Si doveva piuttosto procedere ad una trattativa complessiva per capire bene, alla fine, quanto si era perso e quanto si era mantenuto.

L’abolizione di punto in bianco dell’indennità era inaccettabile visto che questo genere di trasferte (per alcuni durate molti mesi, a volte anni) rappresentano un disagio per i lavoratori - costretti a vivere lontano dalle proprie famiglie e dalla propria vita quotidiana - che deve essere contrattualmente ripagato.

Le giustificazioni portate in assemblea dal sindacato per motivare la sua scelta di formare l’accordo non hanno convinto i lavoratori. Da qui la bocciatura.

Intanto la situazione dal punto di vista delle commesse per le sedi apuane non è cambiata, malgrado alcuni sforzi che si stanno facendo per reperire nuovi clienti.

L’azienda conferma al momento la dismissione dello sviluppo del prodotto Taxi Fashion su cui lavoravano alcune decine di programmatori.

Mentre la attuale cassa integrazione di 13 settimane (febbraio-aprile 2004) sta per terminare si comincia a parlare di un nuovo giro di cassa (a metà aprile è circolata una comunicazione delle RSU della sede centrale di Parma in cui si parla di una richiesta da parte dell’azienda per un prolungamento della Cigo con le stesse caratteristiche di quella attivata a febbraio).

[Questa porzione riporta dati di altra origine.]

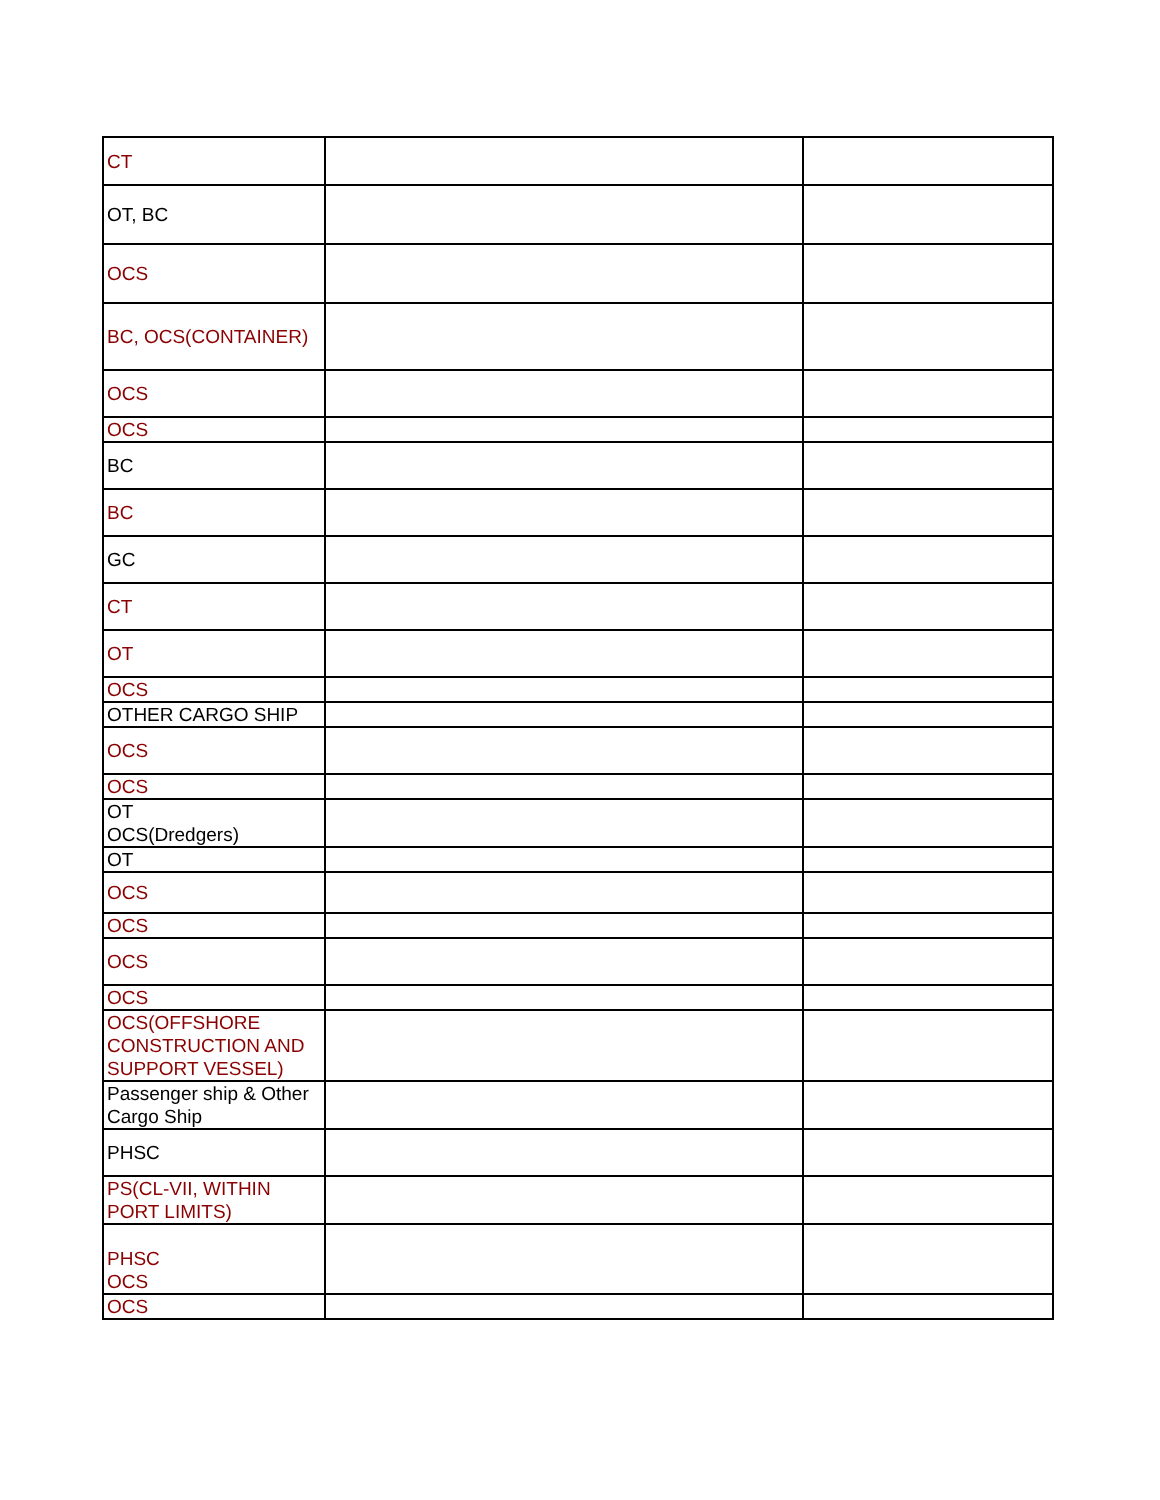| CT | | |
| OT, BC | | |
| OCS | | |
| BC, OCS(CONTAINER) | | |
| OCS | | |
| OCS | | |
| BC | | |
| BC | | |
| GC | | |
| CT | | |
| OT | | |
| OCS | | |
| OTHER CARGO SHIP | | |
| OCS | | |
| OCS | | |
| OT OCS(Dredgers) | | |
| OT | | |
| OCS | | |
| OCS | | |
| OCS | | |
| OCS | | |
| OCS(OFFSHORE CONSTRUCTION AND SUPPORT VESSEL) | | |
| Passenger ship & Other Cargo Ship | | |
| PHSC | | |
| PS(CL-VII, WITHIN PORT LIMITS) | | |
| PHSC OCS | | |
| OCS | | |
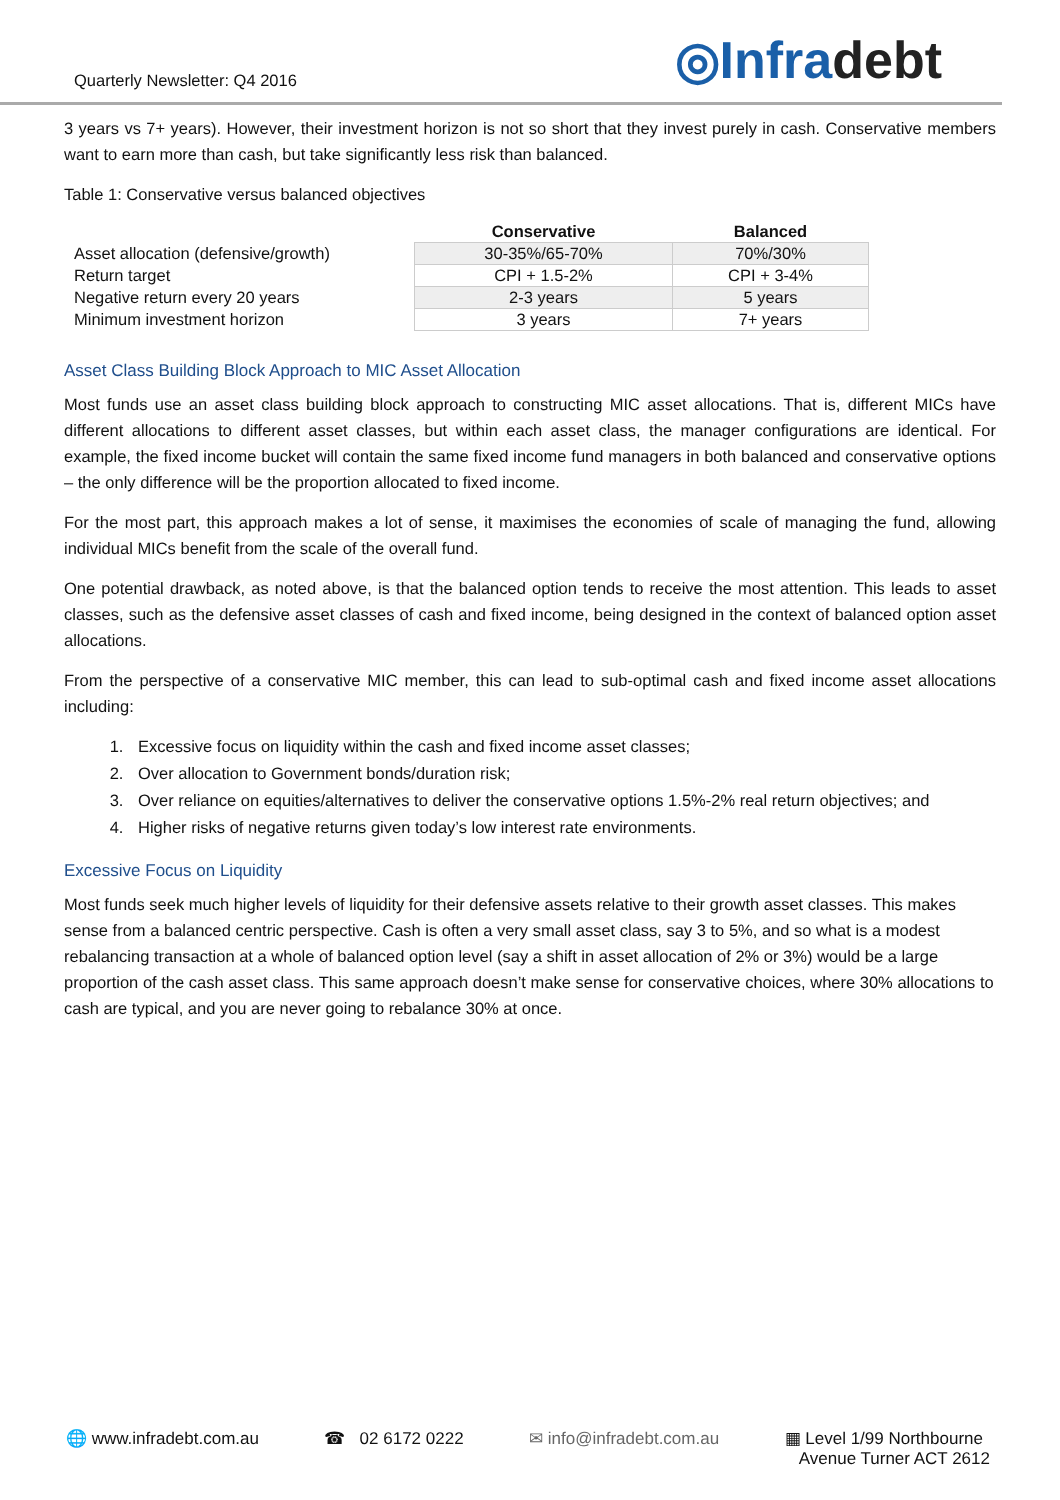Quarterly Newsletter: Q4 2016
◎Infradebt
3 years vs 7+ years). However, their investment horizon is not so short that they invest purely in cash. Conservative members want to earn more than cash, but take significantly less risk than balanced.
Table 1: Conservative versus balanced objectives
| | Conservative | Balanced |
| --- | --- | --- |
| Asset allocation (defensive/growth) | 30-35%/65-70% | 70%/30% |
| Return target | CPI + 1.5-2% | CPI + 3-4% |
| Negative return every 20 years | 2-3 years | 5 years |
| Minimum investment horizon | 3 years | 7+ years |
Asset Class Building Block Approach to MIC Asset Allocation
Most funds use an asset class building block approach to constructing MIC asset allocations. That is, different MICs have different allocations to different asset classes, but within each asset class, the manager configurations are identical. For example, the fixed income bucket will contain the same fixed income fund managers in both balanced and conservative options – the only difference will be the proportion allocated to fixed income.
For the most part, this approach makes a lot of sense, it maximises the economies of scale of managing the fund, allowing individual MICs benefit from the scale of the overall fund.
One potential drawback, as noted above, is that the balanced option tends to receive the most attention. This leads to asset classes, such as the defensive asset classes of cash and fixed income, being designed in the context of balanced option asset allocations.
From the perspective of a conservative MIC member, this can lead to sub-optimal cash and fixed income asset allocations including:
1. Excessive focus on liquidity within the cash and fixed income asset classes;
2. Over allocation to Government bonds/duration risk;
3. Over reliance on equities/alternatives to deliver the conservative options 1.5%-2% real return objectives; and
4. Higher risks of negative returns given today’s low interest rate environments.
Excessive Focus on Liquidity
Most funds seek much higher levels of liquidity for their defensive assets relative to their growth asset classes. This makes sense from a balanced centric perspective. Cash is often a very small asset class, say 3 to 5%, and so what is a modest rebalancing transaction at a whole of balanced option level (say a shift in asset allocation of 2% or 3%) would be a large proportion of the cash asset class. This same approach doesn’t make sense for conservative choices, where 30% allocations to cash are typical, and you are never going to rebalance 30% at once.
🌐 www.infradebt.com.au ☎ 02 6172 0222 ✉ info@infradebt.com.au ▦ Level 1/99 Northbourne
Avenue Turner ACT 2612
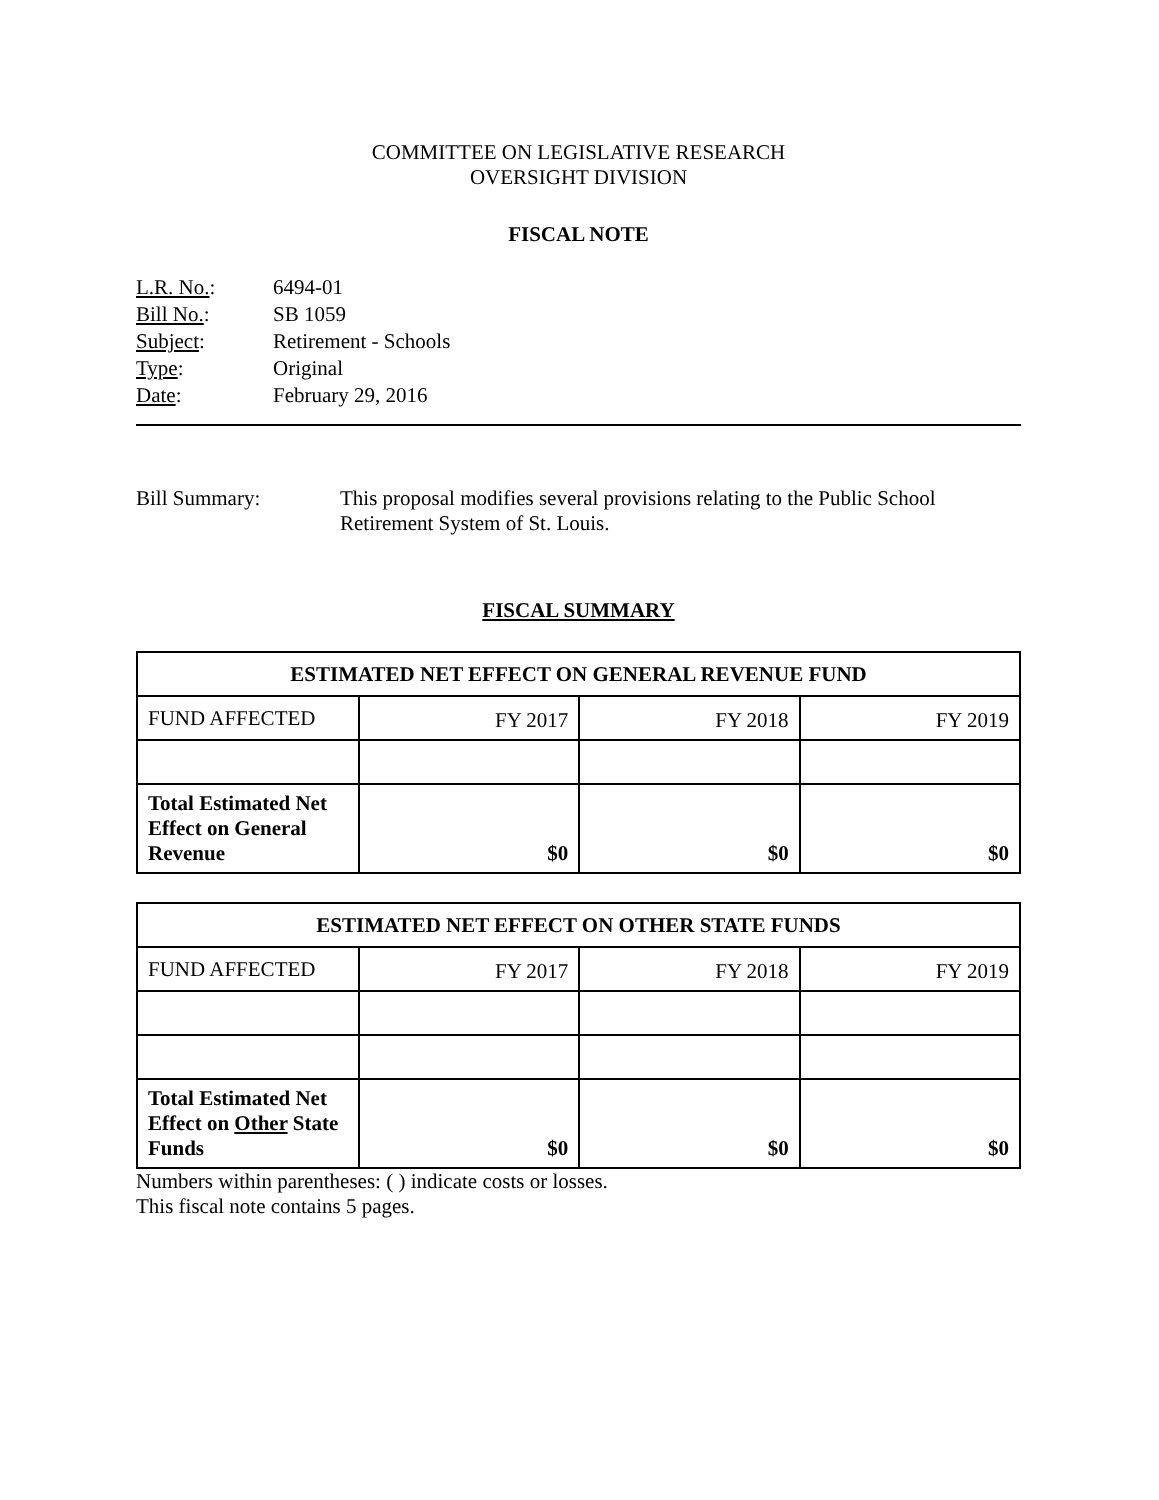COMMITTEE ON LEGISLATIVE RESEARCH
OVERSIGHT DIVISION
FISCAL NOTE
| L.R. No. : | 6494-01 |
| Bill No. : | SB 1059 |
| Subject : | Retirement - Schools |
| Type : | Original |
| Date : | February 29, 2016 |
Bill Summary: This proposal modifies several provisions relating to the Public School Retirement System of St. Louis.
FISCAL SUMMARY
| ESTIMATED NET EFFECT ON GENERAL REVENUE FUND | | | |
| --- | --- | --- | --- |
| FUND AFFECTED | FY 2017 | FY 2018 | FY 2019 |
| Total Estimated Net Effect on General Revenue | $0 | $0 | $0 |
| ESTIMATED NET EFFECT ON OTHER STATE FUNDS | | | |
| --- | --- | --- | --- |
| FUND AFFECTED | FY 2017 | FY 2018 | FY 2019 |
| Total Estimated Net Effect on Other State Funds | $0 | $0 | $0 |
Numbers within parentheses: ( ) indicate costs or losses.
This fiscal note contains 5 pages.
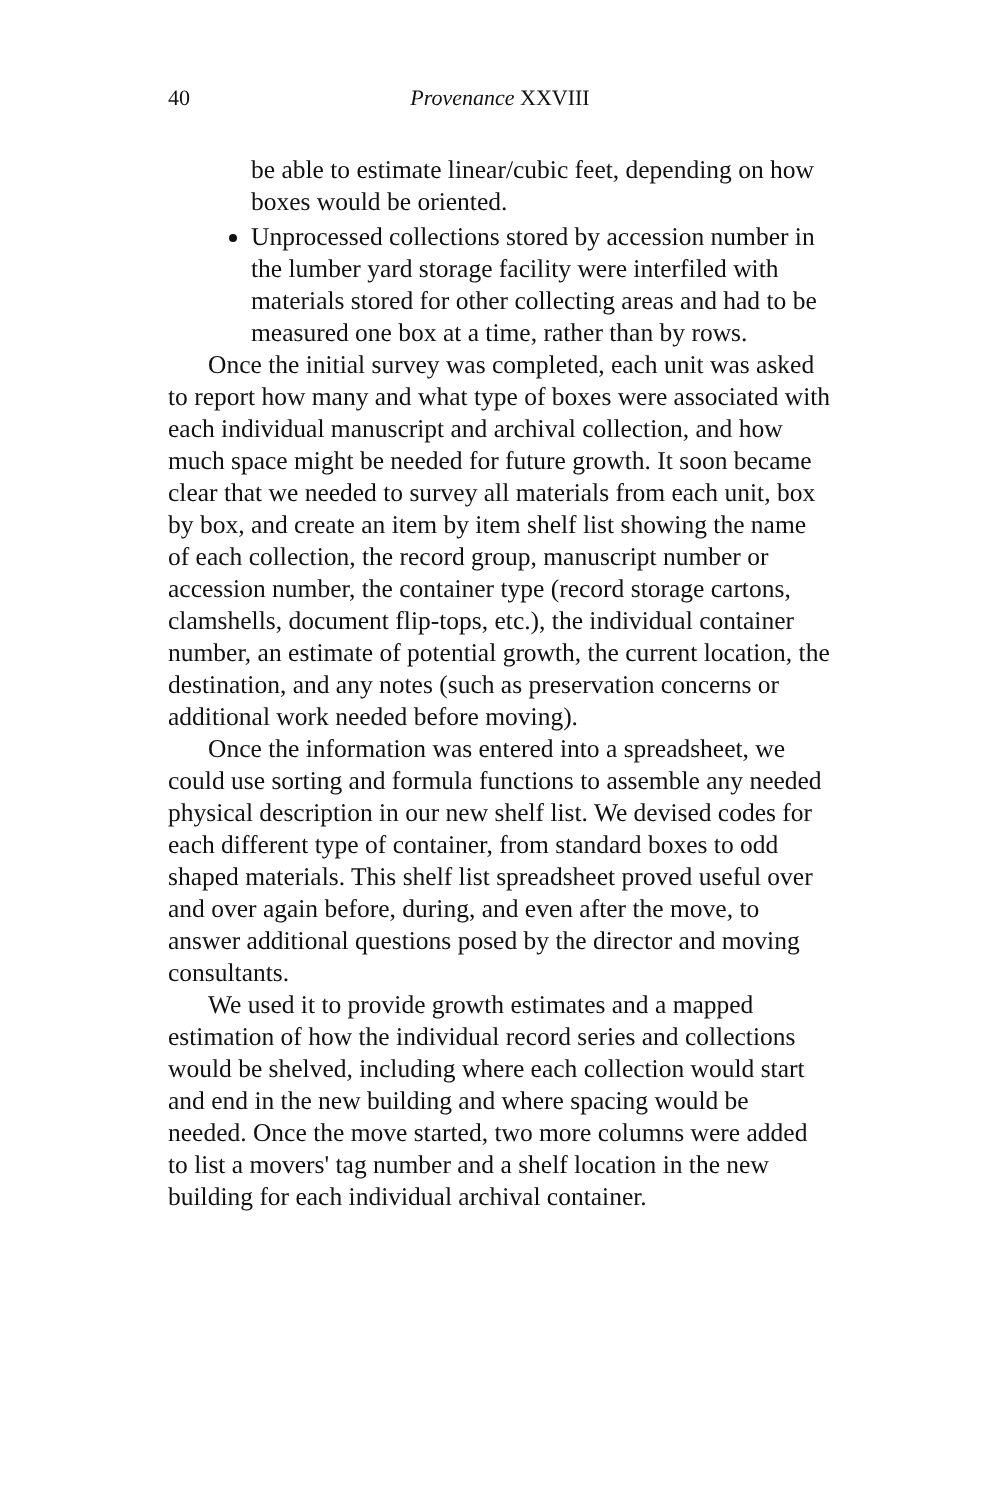40 Provenance XXVIII
be able to estimate linear/cubic feet, depending on how boxes would be oriented.
Unprocessed collections stored by accession number in the lumber yard storage facility were interfiled with materials stored for other collecting areas and had to be measured one box at a time, rather than by rows.
Once the initial survey was completed, each unit was asked to report how many and what type of boxes were associated with each individual manuscript and archival collection, and how much space might be needed for future growth. It soon became clear that we needed to survey all materials from each unit, box by box, and create an item by item shelf list showing the name of each collection, the record group, manuscript number or accession number, the container type (record storage cartons, clamshells, document flip-tops, etc.), the individual container number, an estimate of potential growth, the current location, the destination, and any notes (such as preservation concerns or additional work needed before moving).
Once the information was entered into a spreadsheet, we could use sorting and formula functions to assemble any needed physical description in our new shelf list. We devised codes for each different type of container, from standard boxes to odd shaped materials. This shelf list spreadsheet proved useful over and over again before, during, and even after the move, to answer additional questions posed by the director and moving consultants.
We used it to provide growth estimates and a mapped estimation of how the individual record series and collections would be shelved, including where each collection would start and end in the new building and where spacing would be needed. Once the move started, two more columns were added to list a movers' tag number and a shelf location in the new building for each individual archival container.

Nel frattempo diverse persone (5-6) hanno rassegnato le dimissioni e sono andate a cercarsi un nuovo lavoro.

Anche questa continua emorragia è un fatto preoccupante. Negli ultimi 2 anni si è perso, infatti, circa (e forse oltre) il 20% di posti di lavoro.

 

Marco, lavoratore DS Data Systems, Marina di Massa

 

PS: L’articolo sulla Data Systems dello scorso numero di Primomaggio è stato fotocopiato ed affisso in bacheca. Su di esso “qualcuno” ha scritto che la questione dei contributi alla Data Systems per avere insediato uno stabilimento nella provincia di Massa-Carrara (zona di crisi in cui si possono prendere contributi dallo Stato) è una balla e che invece l’insediamento è stato realizzato integralmente con capitale privato.

Diciamo che la cosa dei contributi è una voce che gira un po’ dovunque (anche oltre la Data Systems).

Si può indagare ulteriormente e lo faremo.

Però (a parte che i contributi possono essere stati preventivati, se non ancora ricevuti; a parte che è un fatto che la provincia di Massa-Carrara è zona di crisi e nessuna azienda impianta stabilimenti solo perché è magnanima e offre lavoro a chi non lo ha) almeno una cosa si può calcolare, diciamo indicativamente.

Supponiamo che solo 30 persone abbiano seguito 8 ore al giorno per un mese un corso di formazione pagato dalla Provincia  su tecnologie specifiche di una particolare azienda.

Se questa azienda avesse assunto l’onere della formazione (come sarebbe stato obbligatorio visto che molti dei successivi assunti sarebbero stati in Contratto di Formazione Lavoro) avrebbe speso (prendendo come base 800 euro) circa 25.000 euro solo per i salari, per non parlare poi dei contributi.

I lavoratori della Data Systems sanno benissimo che questi sono dati solo indicativi e assolutamente per difetto.

Si tratta quindi di risparmi molto più alti.

Non chiamiamoli contributi, chiamiamoli come ci pare, però non chiamiamoli capitale integralmente privato.